Maria Vittoria Cascino

È inutile, la carne ha un altro gusto se arrostita sulla ciappa e condita da quella fame che t'acchiappa magari ai laghi di Giacopiane, comune di Borzonasca, in valle Sturla. Campagna che sa di montagna, laghetti coccolati da prati inglesi e aria frizzantina che ti scivola dentro. Da vedere. Non il primo maggio però, che il sindaco Ivo Pattaro ci ha messo una croce sopra. Che a Giacopiane quest'anno «fischia». Niente pic nic. Troppe auto, troppa gente, strada stretta e sterrata, code da ferragosto sulla Milano-Genova, nervi che saltano, vigili che litigano e paesaggio invaso tipo riviera adriatica. I problemi Pattaro li risolve a monte e per non sbagliare firma un'ordinanza con cui chiude per il lungo ponte festivo la strada che collega Campori a Giacopiane. Motivo: «Le gravi difficoltà verificatesi nello stesso periodo durante gli anni scorsi». Hanno già dato. Da lì non si transita già da venerdì. Ad eccezione dei residenti e dei proprietari di terreni e fabbricati presenti lungo la strada interdetta. Campeggiatori e romantici alla larga. Colpo basso, pensa qualcuno, che a Giacopiane ci va da una vita, ci ha portato la fidanzata che fa sempre un certo effetto, c'è tornato con la moglie ed è tranquillo se ci molla i figli mentre schiaccia un pisolino. La voce s'è sparsa e la coda s'allunga per quei due laghi artificiali, uno grande sopra e uno piccolo sotto. Tutti puntano il grande, che promette distese verdi e t'avvicina al cielo. Ma la strada è senza sbocco. «È talmente stretta che diventa pericolosa. Anche per una sola inversione di marcia-insiste Pattaro-I terreni sopra la strada, che è comunale, sono privati, e quelli sotto la sponda del lago appartengono alla Tirreno Power, praticamente Enel». Un'oasi di rara bellezza, che è bacino idrico, che dà energia, e che in tanti, troppi, ricordano solo il primo maggio. Non te lo dicono fuori dai denti, ma, che diamine, come si fa a reggere in quel silenzio curato e cercato, la salita dei «fuori porta» e tutti in una volta? A dire il vero, però, c'è dell'altro a puntellare la decisione impopolare: «In rete viaggiava l'invito ad un rave party proprio ai laghi di Giacopiane - spiega il sindaco - Non ci hanno richiesto alcuna autorizzazione, che comunque non avremmo dato, ma la festa era prevista da questa sera, a partire dalle 18, fino a domani mattina. Può immaginare cosa sarebbe successo. Con quelli che tornavano e le famiglie che salivano».
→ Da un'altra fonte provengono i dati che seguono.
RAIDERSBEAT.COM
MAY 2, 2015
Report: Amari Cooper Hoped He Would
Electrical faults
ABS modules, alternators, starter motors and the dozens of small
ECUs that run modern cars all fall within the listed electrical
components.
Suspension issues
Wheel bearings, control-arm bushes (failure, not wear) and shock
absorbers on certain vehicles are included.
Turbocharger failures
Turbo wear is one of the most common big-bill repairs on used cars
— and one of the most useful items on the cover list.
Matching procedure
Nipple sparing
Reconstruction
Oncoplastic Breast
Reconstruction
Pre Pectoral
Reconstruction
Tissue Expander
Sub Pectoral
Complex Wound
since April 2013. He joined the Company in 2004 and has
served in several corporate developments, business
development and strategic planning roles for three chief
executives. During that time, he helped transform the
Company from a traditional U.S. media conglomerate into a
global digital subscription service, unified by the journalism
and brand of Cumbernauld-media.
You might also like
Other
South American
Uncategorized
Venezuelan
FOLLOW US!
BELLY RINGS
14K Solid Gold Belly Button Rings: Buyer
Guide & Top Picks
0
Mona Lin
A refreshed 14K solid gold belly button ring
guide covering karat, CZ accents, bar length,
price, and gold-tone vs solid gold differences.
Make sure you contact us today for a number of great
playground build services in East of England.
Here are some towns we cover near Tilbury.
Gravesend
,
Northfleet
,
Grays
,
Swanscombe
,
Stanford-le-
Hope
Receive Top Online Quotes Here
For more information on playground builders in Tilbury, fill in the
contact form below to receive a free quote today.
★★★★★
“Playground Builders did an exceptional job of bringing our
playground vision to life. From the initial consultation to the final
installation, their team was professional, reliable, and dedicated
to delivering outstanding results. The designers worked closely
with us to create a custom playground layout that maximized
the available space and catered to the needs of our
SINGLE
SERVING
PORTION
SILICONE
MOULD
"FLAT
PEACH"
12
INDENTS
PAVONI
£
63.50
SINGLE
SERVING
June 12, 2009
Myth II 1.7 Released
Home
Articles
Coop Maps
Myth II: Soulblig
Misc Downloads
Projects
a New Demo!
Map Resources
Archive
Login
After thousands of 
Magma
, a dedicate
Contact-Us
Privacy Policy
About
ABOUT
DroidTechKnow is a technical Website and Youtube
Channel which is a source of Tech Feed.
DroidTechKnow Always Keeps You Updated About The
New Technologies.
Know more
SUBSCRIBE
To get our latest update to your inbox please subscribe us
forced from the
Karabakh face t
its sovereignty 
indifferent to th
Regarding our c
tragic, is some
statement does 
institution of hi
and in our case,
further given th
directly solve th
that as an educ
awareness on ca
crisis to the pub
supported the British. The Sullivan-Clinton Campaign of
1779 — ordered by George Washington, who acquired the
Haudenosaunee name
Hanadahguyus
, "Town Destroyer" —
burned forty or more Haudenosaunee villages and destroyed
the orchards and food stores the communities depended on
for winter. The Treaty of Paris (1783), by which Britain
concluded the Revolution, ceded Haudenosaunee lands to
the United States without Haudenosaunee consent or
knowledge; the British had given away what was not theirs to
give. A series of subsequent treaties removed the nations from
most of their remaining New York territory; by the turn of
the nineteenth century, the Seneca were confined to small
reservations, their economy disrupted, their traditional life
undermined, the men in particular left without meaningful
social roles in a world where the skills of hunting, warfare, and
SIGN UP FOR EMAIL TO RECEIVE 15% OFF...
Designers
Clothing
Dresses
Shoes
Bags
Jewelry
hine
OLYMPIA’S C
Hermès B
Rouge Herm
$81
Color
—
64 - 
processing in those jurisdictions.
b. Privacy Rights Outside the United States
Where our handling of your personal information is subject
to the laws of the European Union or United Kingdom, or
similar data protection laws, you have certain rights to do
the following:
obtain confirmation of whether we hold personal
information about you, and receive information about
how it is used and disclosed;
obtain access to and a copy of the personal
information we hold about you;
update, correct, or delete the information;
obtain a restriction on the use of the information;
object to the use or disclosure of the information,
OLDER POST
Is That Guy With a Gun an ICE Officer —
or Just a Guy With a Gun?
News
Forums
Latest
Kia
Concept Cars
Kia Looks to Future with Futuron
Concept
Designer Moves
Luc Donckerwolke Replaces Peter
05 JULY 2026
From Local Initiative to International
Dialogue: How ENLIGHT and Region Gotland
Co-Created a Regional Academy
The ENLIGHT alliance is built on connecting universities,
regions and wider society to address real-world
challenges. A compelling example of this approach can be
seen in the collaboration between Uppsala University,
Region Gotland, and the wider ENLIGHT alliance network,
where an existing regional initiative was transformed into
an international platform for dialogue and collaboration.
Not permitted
Già e da primo cittadino non ha tutti i torti, «tant'è vero che già hanno individuato un nuovo sito per il party» butta lì. Tutto sotto controllo, dunque. A costo di smontare una tradizione di pic nic sui prati, stesso posto, stessa pietra, stesso spicchio di lago che prendi il sole di tre quarti.
Macchè. Il rave ci ha messo lo zampino e il lago si libera dal 2. Troppo tardi. Finita la poesia. Che se non è il primo maggio, ma cosa ci vai a fare a Giacopiane un giorno qualunque d'un mese qualunque?